(Chart analysis data)

════════

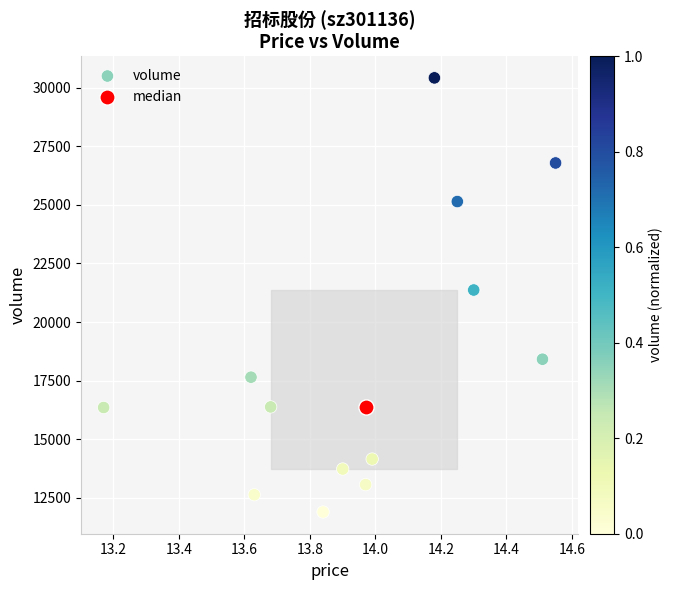

What are all the series names shown in the legend?

volume, median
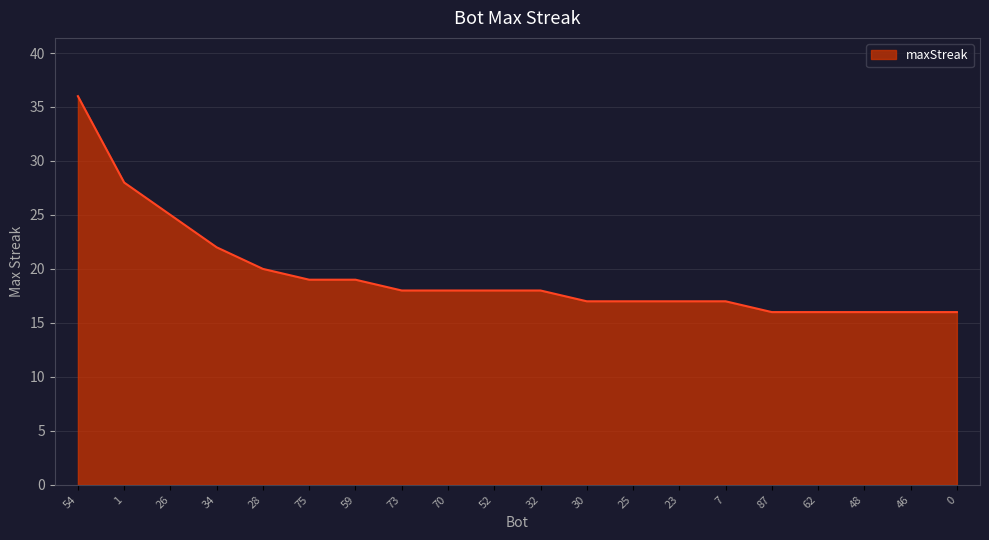

Reading left to right, list all the values displayed in this chart.

54=36	1=28	26=25	34=22	28=20	75=19	59=19	73=18	70=18	52=18	32=18	30=17	25=17	23=17	7=17	87=16	62=16	48=16	46=16	0=16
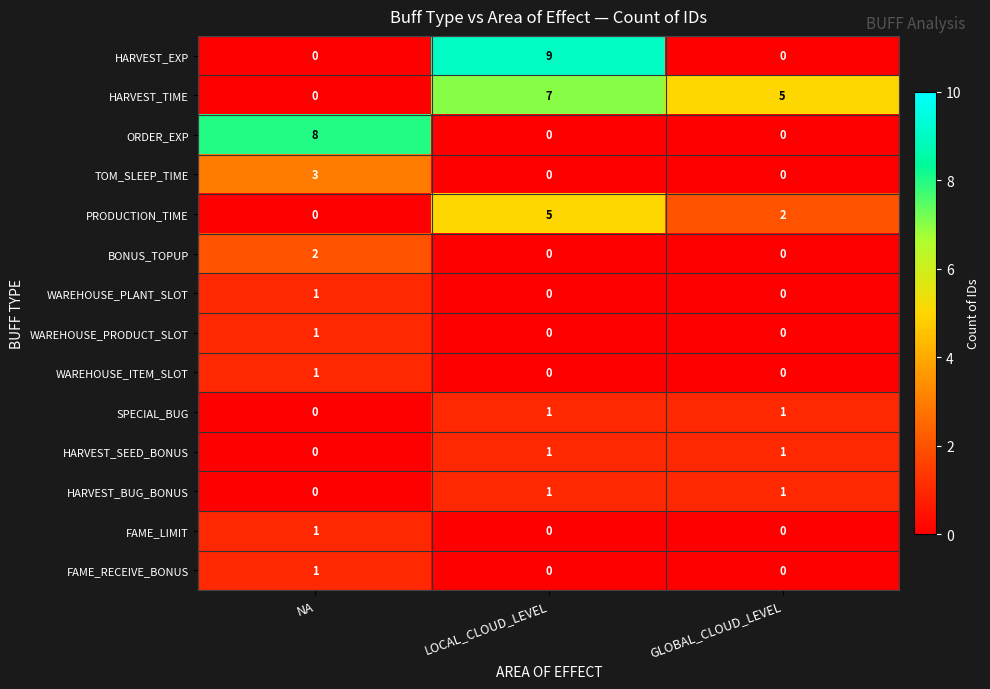

At how many categories does at least one series exceed 7?

2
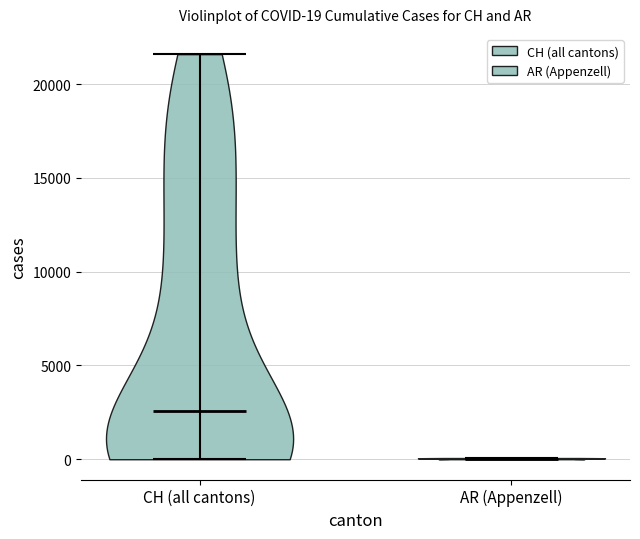

Which violin has the highest median line?

CH (all cantons)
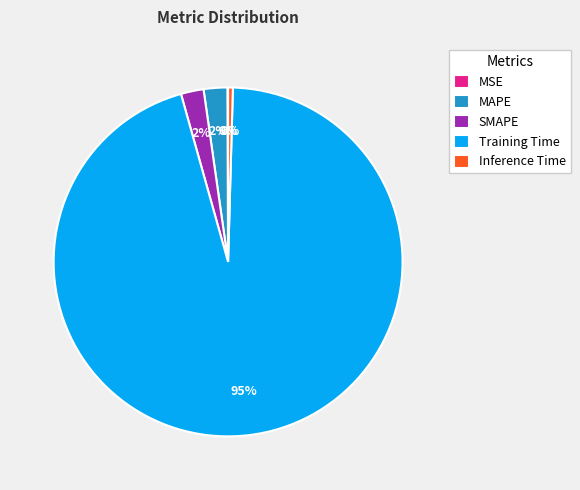

To the nearest percent, what percentage of the pie is MAPE?

2%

════════

WHAT YOU ARE ASKED TO DO: Render every line of the data above as a numbered list, skipping blank lines and leaving the pictures out.

ANSWER SPACE:
1. What are all the series names shown in the legend?
2. volume, median
3. Reading left to right, list all the values displayed in this chart.
4. 54=36	1=28	26=25	34=22	28=20	75=19	59=19	73=18	70=18	52=18	32=18	30=17	25=17	23=17	7=17	87=16	62=16	48=16	46=16	0=16
5. At how many categories does at least one series exceed 7?
6. 2
7. Which violin has the highest median line?
8. CH (all cantons)
9. To the nearest percent, what percentage of the pie is MAPE?
10. 2%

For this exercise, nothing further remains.